# What you should do
Reproduce the lines below exactly, from the one containing "Ebony Lounge, Westlands" through the one containing "Policy Management Commands", both included. Leave out any pictures.

::::

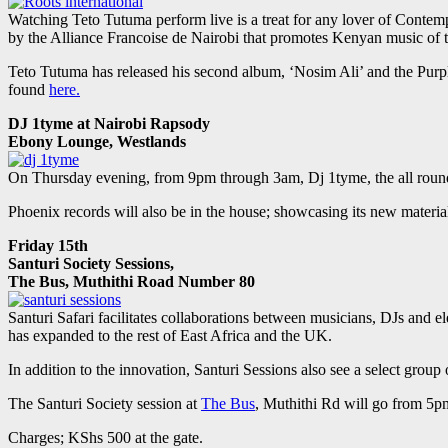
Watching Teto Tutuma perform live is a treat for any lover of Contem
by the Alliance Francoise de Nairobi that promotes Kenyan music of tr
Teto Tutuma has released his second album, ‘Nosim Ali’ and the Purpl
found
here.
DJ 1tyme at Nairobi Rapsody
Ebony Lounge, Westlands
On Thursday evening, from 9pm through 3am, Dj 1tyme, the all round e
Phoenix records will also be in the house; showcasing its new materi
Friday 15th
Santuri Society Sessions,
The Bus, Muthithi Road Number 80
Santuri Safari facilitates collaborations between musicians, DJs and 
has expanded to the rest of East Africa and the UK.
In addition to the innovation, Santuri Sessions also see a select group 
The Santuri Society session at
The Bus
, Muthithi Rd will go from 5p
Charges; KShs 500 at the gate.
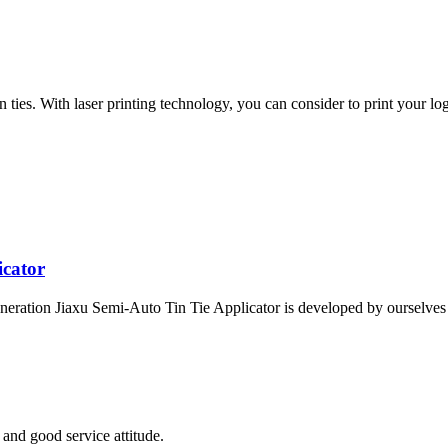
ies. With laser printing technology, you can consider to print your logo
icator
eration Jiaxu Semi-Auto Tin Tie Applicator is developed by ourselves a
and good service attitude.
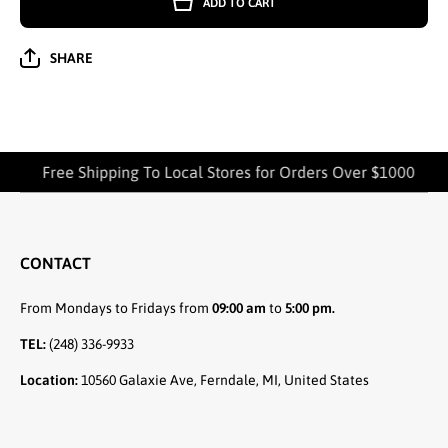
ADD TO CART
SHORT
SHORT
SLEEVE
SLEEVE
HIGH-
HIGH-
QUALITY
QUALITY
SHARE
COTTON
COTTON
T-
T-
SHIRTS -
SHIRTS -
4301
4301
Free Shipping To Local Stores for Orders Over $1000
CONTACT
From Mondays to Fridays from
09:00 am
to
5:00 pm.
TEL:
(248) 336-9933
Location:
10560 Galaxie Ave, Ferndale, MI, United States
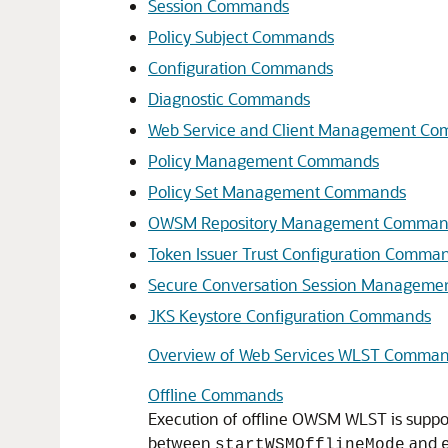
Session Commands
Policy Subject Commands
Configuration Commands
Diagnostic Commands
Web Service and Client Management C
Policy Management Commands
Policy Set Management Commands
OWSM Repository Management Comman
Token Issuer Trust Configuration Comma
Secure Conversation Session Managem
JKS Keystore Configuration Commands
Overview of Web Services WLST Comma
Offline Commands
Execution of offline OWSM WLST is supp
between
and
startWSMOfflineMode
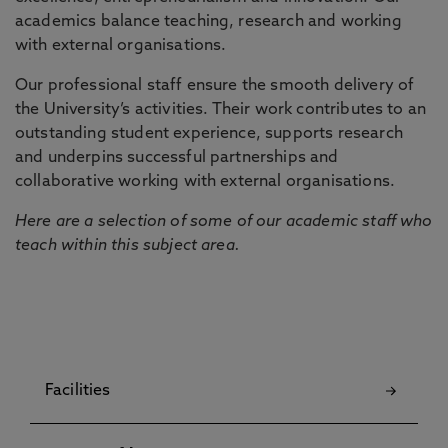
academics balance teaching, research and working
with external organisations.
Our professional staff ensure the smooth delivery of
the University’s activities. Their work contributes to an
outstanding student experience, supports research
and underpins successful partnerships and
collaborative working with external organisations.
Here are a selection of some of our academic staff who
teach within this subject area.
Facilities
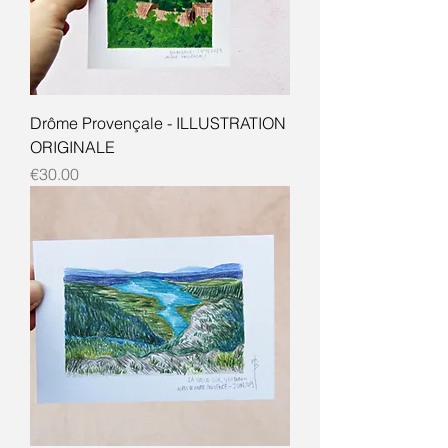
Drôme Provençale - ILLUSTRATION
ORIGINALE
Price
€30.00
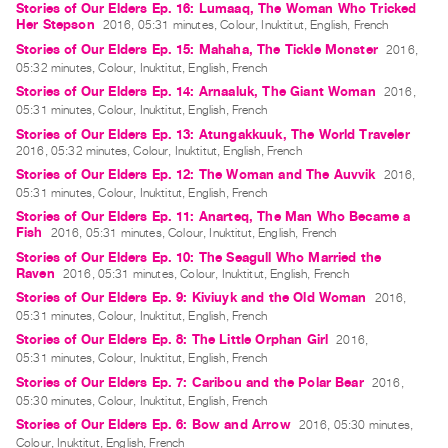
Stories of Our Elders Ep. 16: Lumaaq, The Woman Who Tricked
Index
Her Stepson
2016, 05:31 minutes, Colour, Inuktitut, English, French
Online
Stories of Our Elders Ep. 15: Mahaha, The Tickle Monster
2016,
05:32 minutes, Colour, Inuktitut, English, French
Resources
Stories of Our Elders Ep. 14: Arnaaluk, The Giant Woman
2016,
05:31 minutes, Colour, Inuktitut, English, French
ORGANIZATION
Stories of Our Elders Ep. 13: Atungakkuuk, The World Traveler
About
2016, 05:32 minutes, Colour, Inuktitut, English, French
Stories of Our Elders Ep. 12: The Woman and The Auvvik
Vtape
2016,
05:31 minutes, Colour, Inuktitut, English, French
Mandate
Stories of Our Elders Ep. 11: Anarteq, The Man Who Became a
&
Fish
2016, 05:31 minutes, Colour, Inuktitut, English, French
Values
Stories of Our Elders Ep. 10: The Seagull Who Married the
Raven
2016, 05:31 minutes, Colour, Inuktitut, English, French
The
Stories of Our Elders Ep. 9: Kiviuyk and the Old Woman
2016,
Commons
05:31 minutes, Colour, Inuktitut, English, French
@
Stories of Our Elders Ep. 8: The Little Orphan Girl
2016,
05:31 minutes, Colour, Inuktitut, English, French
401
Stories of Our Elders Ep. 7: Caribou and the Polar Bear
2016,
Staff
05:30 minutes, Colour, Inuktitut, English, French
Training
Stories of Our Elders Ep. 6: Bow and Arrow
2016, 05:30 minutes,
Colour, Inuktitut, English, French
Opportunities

::::

# Solved exercise
Ebony Lounge, Westlands
On Thursday evening, from 9pm through 3am, Dj 1tyme, the all round e
Phoenix records will also be in the house; showcasing its new materi
Friday 15th
Santuri Society Sessions,
The Bus, Muthithi Road Number 80
Santuri Safari facilitates collaborations between musicians, DJs and 
has expanded to the rest of East Africa and the UK.
In addition to the innovation, Santuri Sessions also see a select group 
The Santuri Society session at
The Bus
, Muthithi Rd will go from 5p
Charges; KShs 500 at the gate.
ies. With laser printing technology, you can consider to print your logo
icator
eration Jiaxu Semi-Auto Tin Tie Applicator is developed by ourselves a
and good service attitude.
ADD TO CART
SHORT
SHORT
SLEEVE
SLEEVE
HIGH-
HIGH-
QUALITY
QUALITY
SHARE
COTTON
COTTON
T-
T-
SHIRTS -
SHIRTS -
4301
4301
Free Shipping To Local Stores for Orders Over $1000
CONTACT
From Mondays to Fridays from
09:00 am
to
5:00 pm.
TEL:
(248) 336-9933
Location:
10560 Galaxie Ave, Ferndale, MI, United States
Session Commands
Policy Subject Commands
Configuration Commands
Diagnostic Commands
Web Service and Client Management C
Policy Management Commands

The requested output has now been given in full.